• **Data in this exercise**:
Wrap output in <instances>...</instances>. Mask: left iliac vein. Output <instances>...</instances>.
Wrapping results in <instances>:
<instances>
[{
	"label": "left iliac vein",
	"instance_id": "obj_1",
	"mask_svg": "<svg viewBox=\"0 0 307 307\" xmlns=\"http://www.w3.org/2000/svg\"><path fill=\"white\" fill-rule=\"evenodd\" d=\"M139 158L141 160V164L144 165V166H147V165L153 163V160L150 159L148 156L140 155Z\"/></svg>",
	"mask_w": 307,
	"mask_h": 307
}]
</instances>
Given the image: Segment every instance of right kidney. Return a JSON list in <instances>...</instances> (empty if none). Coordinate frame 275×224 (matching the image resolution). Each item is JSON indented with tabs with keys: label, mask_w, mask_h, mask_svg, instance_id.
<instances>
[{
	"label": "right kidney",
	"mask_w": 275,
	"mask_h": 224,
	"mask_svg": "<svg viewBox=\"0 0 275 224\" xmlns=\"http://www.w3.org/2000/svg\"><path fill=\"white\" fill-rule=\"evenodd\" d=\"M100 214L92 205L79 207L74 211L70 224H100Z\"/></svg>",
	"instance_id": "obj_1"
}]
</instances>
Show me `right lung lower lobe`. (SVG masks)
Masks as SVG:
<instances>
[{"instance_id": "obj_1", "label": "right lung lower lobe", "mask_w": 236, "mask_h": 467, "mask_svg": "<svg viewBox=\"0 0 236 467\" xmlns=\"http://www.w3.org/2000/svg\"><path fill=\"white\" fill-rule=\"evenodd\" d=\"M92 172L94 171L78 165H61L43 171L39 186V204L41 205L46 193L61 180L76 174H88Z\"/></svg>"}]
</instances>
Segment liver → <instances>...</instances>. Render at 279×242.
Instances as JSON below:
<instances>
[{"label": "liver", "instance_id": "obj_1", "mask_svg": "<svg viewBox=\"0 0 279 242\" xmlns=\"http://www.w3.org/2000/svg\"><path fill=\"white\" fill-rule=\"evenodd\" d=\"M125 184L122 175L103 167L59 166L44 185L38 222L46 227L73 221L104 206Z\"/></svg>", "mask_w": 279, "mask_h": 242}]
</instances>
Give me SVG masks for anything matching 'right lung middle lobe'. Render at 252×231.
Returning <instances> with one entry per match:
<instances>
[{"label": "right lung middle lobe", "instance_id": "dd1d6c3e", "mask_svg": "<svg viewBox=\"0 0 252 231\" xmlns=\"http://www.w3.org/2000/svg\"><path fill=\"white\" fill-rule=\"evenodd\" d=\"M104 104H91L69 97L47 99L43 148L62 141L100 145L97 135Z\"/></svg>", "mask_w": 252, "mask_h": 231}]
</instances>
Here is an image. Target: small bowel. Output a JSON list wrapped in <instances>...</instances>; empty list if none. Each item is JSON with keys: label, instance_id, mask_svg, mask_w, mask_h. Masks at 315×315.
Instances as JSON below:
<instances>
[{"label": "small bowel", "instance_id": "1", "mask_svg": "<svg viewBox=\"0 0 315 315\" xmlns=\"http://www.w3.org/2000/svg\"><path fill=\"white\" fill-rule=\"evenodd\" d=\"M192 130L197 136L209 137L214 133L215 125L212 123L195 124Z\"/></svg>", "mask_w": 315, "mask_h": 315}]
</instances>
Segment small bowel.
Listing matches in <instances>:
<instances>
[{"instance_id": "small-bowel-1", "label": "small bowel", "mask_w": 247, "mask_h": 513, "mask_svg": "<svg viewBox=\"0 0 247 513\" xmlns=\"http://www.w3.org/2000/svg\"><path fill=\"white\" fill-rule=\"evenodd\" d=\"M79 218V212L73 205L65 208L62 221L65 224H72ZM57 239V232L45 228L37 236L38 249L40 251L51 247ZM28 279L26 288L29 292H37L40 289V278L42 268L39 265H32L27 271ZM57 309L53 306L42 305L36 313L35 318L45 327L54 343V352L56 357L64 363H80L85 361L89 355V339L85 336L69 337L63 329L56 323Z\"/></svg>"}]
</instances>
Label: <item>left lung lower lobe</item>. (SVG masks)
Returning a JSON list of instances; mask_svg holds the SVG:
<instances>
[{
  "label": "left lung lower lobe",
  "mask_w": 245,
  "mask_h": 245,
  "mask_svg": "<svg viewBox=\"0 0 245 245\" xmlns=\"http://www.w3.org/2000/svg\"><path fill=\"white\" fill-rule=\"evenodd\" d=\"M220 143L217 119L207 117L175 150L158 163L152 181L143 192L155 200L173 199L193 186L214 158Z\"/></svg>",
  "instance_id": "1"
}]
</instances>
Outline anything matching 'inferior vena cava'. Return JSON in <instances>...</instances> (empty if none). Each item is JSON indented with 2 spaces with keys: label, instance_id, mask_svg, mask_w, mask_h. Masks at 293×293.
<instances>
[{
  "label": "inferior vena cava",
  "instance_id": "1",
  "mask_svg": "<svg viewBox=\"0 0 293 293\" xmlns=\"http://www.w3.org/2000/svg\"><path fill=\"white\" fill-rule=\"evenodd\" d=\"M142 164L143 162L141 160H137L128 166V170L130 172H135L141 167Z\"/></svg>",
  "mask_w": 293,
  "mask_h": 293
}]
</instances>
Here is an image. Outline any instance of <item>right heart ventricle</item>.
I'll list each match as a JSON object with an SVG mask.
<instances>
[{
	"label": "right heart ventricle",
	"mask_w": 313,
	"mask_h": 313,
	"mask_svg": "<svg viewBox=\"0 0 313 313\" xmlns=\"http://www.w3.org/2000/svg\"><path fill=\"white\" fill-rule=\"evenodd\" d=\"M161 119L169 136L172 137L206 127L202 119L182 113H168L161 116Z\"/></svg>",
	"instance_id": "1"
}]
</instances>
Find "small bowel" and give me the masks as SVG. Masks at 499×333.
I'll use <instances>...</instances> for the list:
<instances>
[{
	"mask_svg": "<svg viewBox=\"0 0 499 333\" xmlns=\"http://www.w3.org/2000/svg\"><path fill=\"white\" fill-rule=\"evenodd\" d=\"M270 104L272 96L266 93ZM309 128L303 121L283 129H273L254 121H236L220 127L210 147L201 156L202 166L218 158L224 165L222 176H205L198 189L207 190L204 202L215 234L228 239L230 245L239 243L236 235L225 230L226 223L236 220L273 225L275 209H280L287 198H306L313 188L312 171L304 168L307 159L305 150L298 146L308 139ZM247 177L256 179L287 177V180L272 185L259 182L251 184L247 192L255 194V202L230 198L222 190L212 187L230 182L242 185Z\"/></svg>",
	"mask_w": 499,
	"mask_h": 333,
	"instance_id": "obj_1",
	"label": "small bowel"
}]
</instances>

• **Exercise objective**: Reproduce verbatim the stretch of the material from the line containing "Masks at 499×333." through the end of the material, including both ends.

• **Output below**:
Find "small bowel" and give me the masks as SVG. Masks at 499×333.
I'll use <instances>...</instances> for the list:
<instances>
[{
	"mask_svg": "<svg viewBox=\"0 0 499 333\" xmlns=\"http://www.w3.org/2000/svg\"><path fill=\"white\" fill-rule=\"evenodd\" d=\"M270 104L272 96L266 93ZM309 128L303 121L283 129H273L254 121H236L220 127L210 147L201 156L202 166L218 158L224 165L222 176H205L198 189L207 190L204 202L215 234L228 239L230 245L239 243L236 235L225 230L226 223L236 220L273 225L275 209H280L287 198H306L313 188L312 171L304 168L307 159L305 150L298 146L308 139ZM247 177L256 179L287 177V180L272 185L259 182L251 184L247 192L255 194V202L230 198L222 190L212 187L230 182L242 185Z\"/></svg>",
	"mask_w": 499,
	"mask_h": 333,
	"instance_id": "obj_1",
	"label": "small bowel"
}]
</instances>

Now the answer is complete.